The gender-based distinction infecting 8 U.S.C.S. §§ 1401(a)(7) and 1409(a) and (c) violates the equal protection principle. However, a court must adopt the remedial course Congress likely would have chosen had it been apprised of the constitutional infirmity. Although the preferred rule in the typical case is to extend favorable treatment, this is hardly the typical case. Extension would render the special treatment Congress prescribed in § 1409(c), the one-year physical-presence requirement for U.S.-citizen mothers, the general rule, no longer an exception. Section 1401(a)(7)’s longer physical-presence requirement, applicable to a substantial majority of children born abroad to one U.S.-citizen parent and one foreign-citizen parent, therefore, must hold sway. Going forward, Congress may address the issue and settle on a uniform prescription that neither favors nor disadvantages any person on the basis of gender. In the interim, § 1401(a)(7)’s now-five-year requirement should apply, prospectively, to children born to unwed U.S.-citizen mothers.
Respondent Luis Ramn Morales-Santana, who has lived in the United States since he was 13, asserted U.S. citizenship at birth based on the U.S. citizenship of his biological father, José Morales. José moved to the Dominican Republic 20 days short of his 19th birthday, therefore failing to satisfy 8 U. S. C §1401(a)(7)s requirement of five years' physical presence after age 14. There, he assumed family life with the Dominican woman who gave birth to the respondent. The Government sought to remove Morales-Santana based on several criminal convictions, ranking him as alien because, at his time of birth, his father did not satisfy the requirement of five years' physical presence after age 14. An immigration judge rejected Morales-Santana's citizenship claim and ordered his removal. Morales-Santana later moved to reopen the proceedings, asserting that the Government's refusal to recognize that he derived citizenship from his U.S.-citizen father violated the Constitution's equal protection guarantee. The Board of Immigration Appeals denied the motion, but the Second Circuit reversed. Relying on this Court's post-1970 construction of the equal protection principle as it bears on gender-based classifications, the court held unconstitutional the differential treatment of unwed mothers and fathers. To cure this infirmity, the Court of Appeals held that Morales-Santana derived citizenship through his father, just as he would were his mother the U.S. citizen.

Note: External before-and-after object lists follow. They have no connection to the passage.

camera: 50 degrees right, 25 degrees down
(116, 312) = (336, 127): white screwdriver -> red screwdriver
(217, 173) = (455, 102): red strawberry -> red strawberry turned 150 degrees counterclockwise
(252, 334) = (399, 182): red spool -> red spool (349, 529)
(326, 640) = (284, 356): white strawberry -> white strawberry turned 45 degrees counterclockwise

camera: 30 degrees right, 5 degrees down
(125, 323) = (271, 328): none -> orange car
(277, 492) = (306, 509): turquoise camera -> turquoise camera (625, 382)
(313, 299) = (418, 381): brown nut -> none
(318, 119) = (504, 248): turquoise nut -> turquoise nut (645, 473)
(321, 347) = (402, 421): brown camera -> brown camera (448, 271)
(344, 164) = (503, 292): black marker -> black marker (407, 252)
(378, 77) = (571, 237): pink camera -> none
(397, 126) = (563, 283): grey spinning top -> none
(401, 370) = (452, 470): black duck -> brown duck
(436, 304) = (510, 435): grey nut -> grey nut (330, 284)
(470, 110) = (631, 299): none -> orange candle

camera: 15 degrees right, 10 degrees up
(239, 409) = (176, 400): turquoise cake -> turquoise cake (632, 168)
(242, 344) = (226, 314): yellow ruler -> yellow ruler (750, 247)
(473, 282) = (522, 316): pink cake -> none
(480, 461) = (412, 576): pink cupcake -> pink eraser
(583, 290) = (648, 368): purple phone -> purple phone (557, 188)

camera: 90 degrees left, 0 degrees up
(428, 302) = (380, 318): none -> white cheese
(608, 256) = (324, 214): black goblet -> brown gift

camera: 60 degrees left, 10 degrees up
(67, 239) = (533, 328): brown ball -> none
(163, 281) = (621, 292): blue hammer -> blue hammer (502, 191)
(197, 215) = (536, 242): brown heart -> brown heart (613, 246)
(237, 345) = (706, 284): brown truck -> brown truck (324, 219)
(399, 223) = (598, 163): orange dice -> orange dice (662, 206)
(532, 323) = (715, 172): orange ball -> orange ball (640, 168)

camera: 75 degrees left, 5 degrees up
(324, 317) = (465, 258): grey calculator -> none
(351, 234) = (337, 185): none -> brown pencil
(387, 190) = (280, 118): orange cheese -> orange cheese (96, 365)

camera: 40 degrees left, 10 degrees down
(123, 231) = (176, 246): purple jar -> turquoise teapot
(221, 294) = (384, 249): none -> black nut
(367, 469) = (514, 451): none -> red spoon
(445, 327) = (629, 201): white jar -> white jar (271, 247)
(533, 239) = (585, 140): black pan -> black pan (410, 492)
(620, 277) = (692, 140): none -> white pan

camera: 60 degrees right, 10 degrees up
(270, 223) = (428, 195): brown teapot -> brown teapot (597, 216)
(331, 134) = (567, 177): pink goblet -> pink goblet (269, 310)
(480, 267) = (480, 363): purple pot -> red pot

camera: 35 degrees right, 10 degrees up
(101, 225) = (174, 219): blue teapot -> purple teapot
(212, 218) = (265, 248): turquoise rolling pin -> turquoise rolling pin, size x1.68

Is the gender line that the Congress drew incompatible with the Fifth Amendments requirement that the Government accord to all persons “the equal protection of the laws.”?
8 U.S.C.S. §§ 1401 and 1409(a) and (c), by imposing a gender-based differential concerning acquisition of U.S. citizenship by a child born abroad, when one parent was a U.S. citizen and the other a citizen of another nation, violated the equal protection provisions of the Fifth Amendment. The § 1409(c) exception for unwed U.S.-citizen mothers to the generally applicable, longer physical-presence requirement was not sufficiently linked to either a desire to ensure a connection between the child and the U.S. or the prevention of statelessness. The Court declined to grant the child of an unwed U.S.-citizen father the benefit that § 1409(c) gave to unwed U.S. citizen mothers, as it appeared that Congress would have abrogated the exception in favor of preservation of the general rule.